From proof-of-concept to industry
Building on these proof-of-concept experiments, a few companies and research groups are beginning to explore practical applications of these techniques. For example, Gero, a biotech startup focused on aging and longevity, has combined machine learning with a small quantum component to generate thousands of novel drug-like molecules. Published in Scientific Reports, Gero was able to produce molecules with promising chemical properties that were not present in the training datasets, demonstrating the potential of quantum-informed AI to explore new chemical space and generate molecules that classical methods might miss.
Qubit Pharmaceuticals is taking a different approach by using quantum-accurate data to train large-scale AI models. The company recently introduced FeNNix-Bio1, a foundation model built entirely on synthetic quantum chemistry simulations generated using exascale supercomputers in the US and Europe. FeNNix-Bio1 enables reactive molecular dynamics at a scale traditionally out of reach, supporting the formation and breaking of bonds, proton transfer, and quantum nuclear effects. It can simulate systems with up to a million atoms over nanosecond timescales while maintaining quantum accuracy. This allows researchers to explore dynamic protein-drug interactions, solvent effects, and molecular energetics in ways that complement static AI structure predictors like AlphaFold.
QSimulate is focused on using quantum mechanics to design faster, more accurate simulations of molecular interactions. Their approach combines advanced algorithms, insights from quantum chemistry, and modern high-performance computing to create tools that behave “as if” they were quantum-powered, even on today’s classical hardware.
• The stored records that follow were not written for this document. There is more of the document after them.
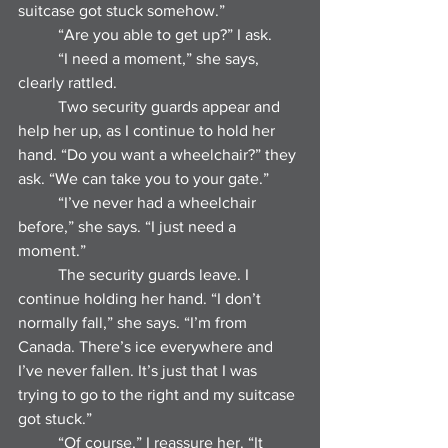
suitcase got stuck somehow.”
	“Are you able to get up?” I ask.
	“I need a moment,” she says, 
clearly rattled.
	Two security guards appear and 
help her up, as I continue to hold her 
hand. “Do you want a wheelchair?” they 
ask. “We can take you to your gate.”
	“I’ve never had a wheelchair 
before,” she says. “I just need a 
moment.”
	The security guards leave. I 
continue holding her hand. “I don’t 
normally fall,” she says. “I’m from 
Canada. There’s ice everywhere and 
I’ve never fallen. It’s just that I was 
trying to go to the right and my suitcase 
got stuck.”
	“Of course,” I reassure her. “It 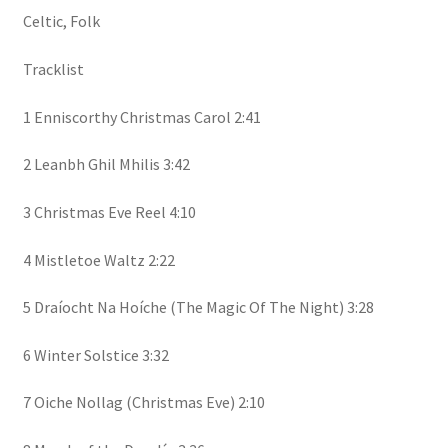
Celtic, Folk
Tracklist
1 Enniscorthy Christmas Carol 2:41
2 Leanbh Ghil Mhilis 3:42
3 Christmas Eve Reel 4:10
4 Mistletoe Waltz 2:22
5 Draíocht Na Hoíche (The Magic Of The Night) 3:28
6 Winter Solstice 3:32
7 Oiche Nollag (Christmas Eve) 2:10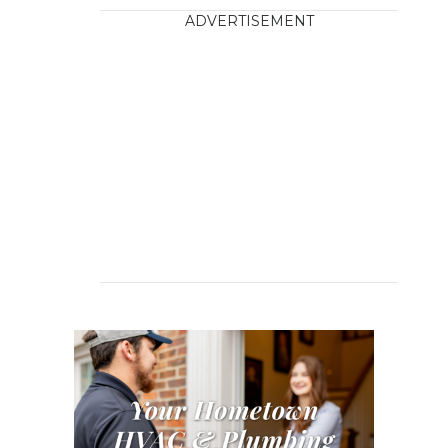
ADVERTISEMENT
By integrating these simulations directly into the drug discovery pipeline, QSimulate enables predictive molecular modeling up to 1,000 times faster than traditional methods — reducing processes that once took months to just hours.
“Quantum mechanics is the often-overlooked key ingredient, and we’ve pioneered a quantum mechanics approach to unlock molecular insights in drug discovery that conventional AI methods cannot reach,” said Toru Shiozaki, cofounder and CEO of QSimulate, in the press release. “As AI continues to evolve, quantum mechanics will be more important than ever in the next frontier of drug discovery where both quantum and AI technologies will act as complementary forces.”
Today, the company unveiled QUELO v2.3, which is designed to tackle some of the most challenging problems in drug discovery, including modeling complex proteins, peptide drugs, and interactions involving metal ions.
“Peptide drug discovery is one of the new frontier in the drug discovery space, but the computational solutions for that are limited due to the fact that classical mechanics is not well suited to describe peptides with various constructs,” Shiozaki told DDN. “In collaborations, we will be providing QUELO v2.3 to optimize these drug molecules using quantum mechanics, something that could not be done accurately prior to our solution.”
As quantum simulation technology matures, it may eventually enable predictive modeling of entire biological systems, from metabolism to disease progression, fundamentally changing how drugs are discovered, tested, and optimized. Companies like QSimulate, Qubit Pharmaceuticals, and Gero are exploring this frontier today, but the broader scientific community is only beginning to scratch the surface of what quantum computing could mean for molecular medicine.